Start of Record excerpts
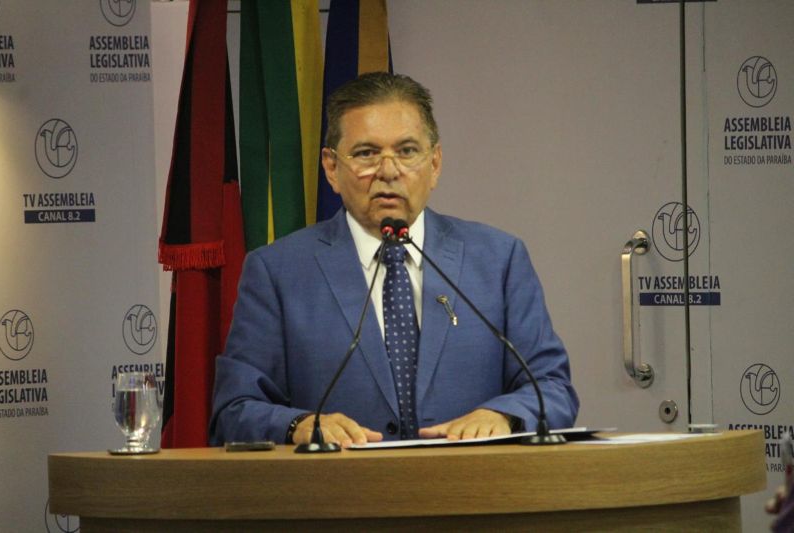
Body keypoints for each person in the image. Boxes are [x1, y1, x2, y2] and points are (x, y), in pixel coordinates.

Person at [209, 72, 578, 447]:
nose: (388, 171)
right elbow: (234, 409)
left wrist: (504, 415)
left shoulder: (498, 259)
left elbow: (552, 387)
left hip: (470, 481)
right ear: (332, 168)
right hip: (340, 483)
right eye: (366, 154)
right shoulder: (277, 272)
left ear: (434, 164)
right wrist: (297, 425)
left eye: (407, 151)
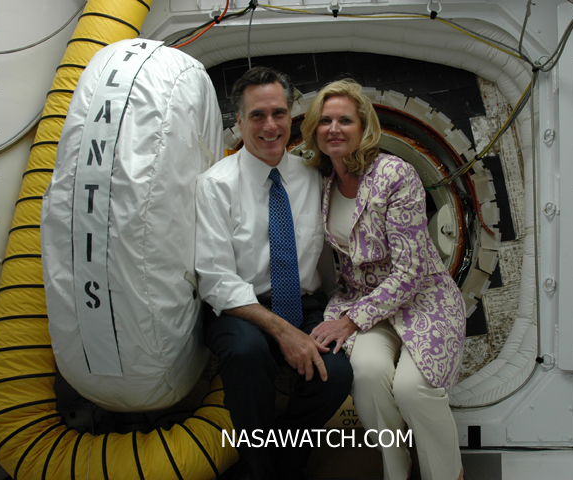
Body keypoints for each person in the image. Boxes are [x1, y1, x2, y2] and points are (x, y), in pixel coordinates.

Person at [301, 79, 466, 480]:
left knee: (413, 389)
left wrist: (349, 322)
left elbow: (410, 270)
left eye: (345, 120)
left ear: (364, 127)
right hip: (362, 300)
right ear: (314, 129)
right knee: (369, 376)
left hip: (423, 298)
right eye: (325, 120)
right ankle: (397, 472)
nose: (334, 128)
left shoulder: (395, 174)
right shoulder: (323, 183)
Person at [195, 67, 353, 480]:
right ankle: (259, 468)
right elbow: (215, 278)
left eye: (278, 113)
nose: (270, 126)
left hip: (305, 304)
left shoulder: (314, 178)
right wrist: (284, 332)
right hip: (242, 309)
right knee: (246, 354)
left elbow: (330, 259)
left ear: (291, 116)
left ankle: (285, 458)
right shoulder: (216, 186)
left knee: (336, 374)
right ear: (239, 122)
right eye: (257, 115)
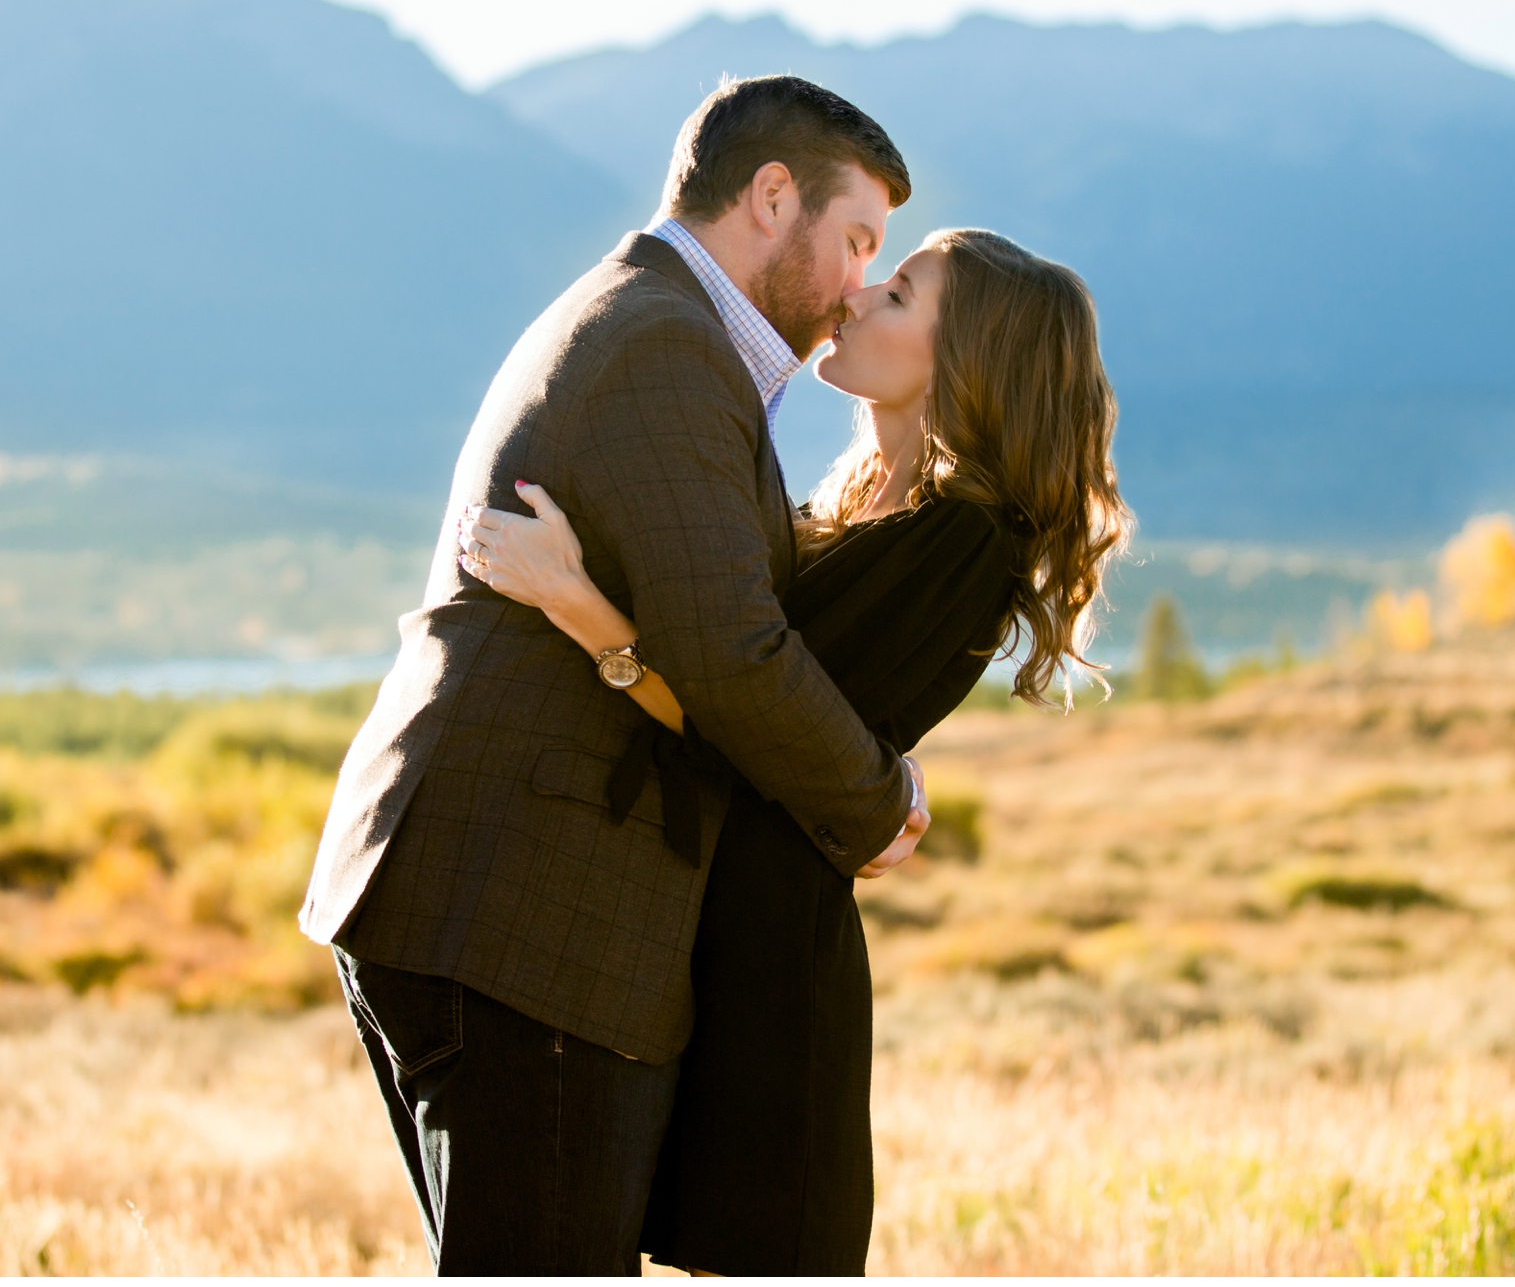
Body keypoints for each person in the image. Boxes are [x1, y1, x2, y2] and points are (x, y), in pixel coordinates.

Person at [299, 75, 925, 1273]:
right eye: (855, 239)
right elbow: (733, 649)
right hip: (527, 907)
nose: (857, 281)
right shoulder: (664, 348)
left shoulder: (658, 326)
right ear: (772, 196)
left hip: (493, 900)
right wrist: (875, 801)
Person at [459, 225, 1132, 1273]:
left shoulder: (960, 540)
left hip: (773, 981)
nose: (858, 296)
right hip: (705, 942)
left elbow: (753, 722)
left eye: (901, 293)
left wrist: (580, 606)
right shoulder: (853, 505)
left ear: (967, 363)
End of Record excerpts
About this task> Copy these entries precisely and drop any picture.

Finished exercise>
Body keypoints for each person in the image. Boxes are [x1, y1, x2, y2] and points are (x, y), in pixel coordinates.

Person at [209, 72, 578, 447]:
nose: (388, 171)
right elbow: (234, 409)
left wrist: (504, 415)
left shoulder: (498, 259)
left elbow: (552, 387)
left hip: (470, 481)
right ear: (332, 168)
right hip: (340, 483)
right eye: (366, 154)
right shoulder: (277, 272)
left ear: (434, 164)
right wrist: (297, 425)
left eye: (407, 151)
Body keypoints for each person in the image. Boxes are [x1, y1, x2, y2] and points are (x, y), in pixel coordinates.

Person at [301, 79, 466, 480]:
left knee: (413, 389)
left wrist: (349, 322)
left elbow: (410, 270)
left eye: (345, 120)
left ear: (364, 127)
right hip: (362, 300)
right ear: (314, 129)
right knee: (369, 376)
left hip: (423, 298)
right eye: (325, 120)
right ankle: (397, 472)
nose: (334, 128)
left shoulder: (395, 174)
right shoulder: (323, 183)
Person at [195, 67, 353, 480]:
right ankle: (259, 468)
right elbow: (215, 278)
left eye: (278, 113)
nose: (270, 126)
left hip: (305, 304)
left shoulder: (314, 178)
right wrist: (284, 332)
right hip: (242, 309)
right knee: (246, 354)
left elbow: (330, 259)
left ear: (291, 116)
left ankle: (285, 458)
right shoulder: (216, 186)
left knee: (336, 374)
right ear: (239, 122)
right eye: (257, 115)
Body keypoints for each person in the image. Boxes are [x1, y1, x2, y2] and points are (x, y), in pixel coordinates.

Person at [299, 75, 925, 1273]:
right eye: (855, 239)
right elbow: (733, 649)
right hip: (527, 907)
nose: (857, 281)
right shoulder: (664, 348)
left shoulder: (658, 326)
right ear: (772, 196)
left hip: (493, 900)
right wrist: (875, 801)
Person at [459, 225, 1132, 1273]:
left shoulder: (960, 540)
left hip: (773, 981)
nose: (858, 296)
right hip: (705, 942)
left elbow: (753, 722)
left eye: (901, 293)
left wrist: (580, 606)
right shoulder: (853, 505)
left ear: (967, 363)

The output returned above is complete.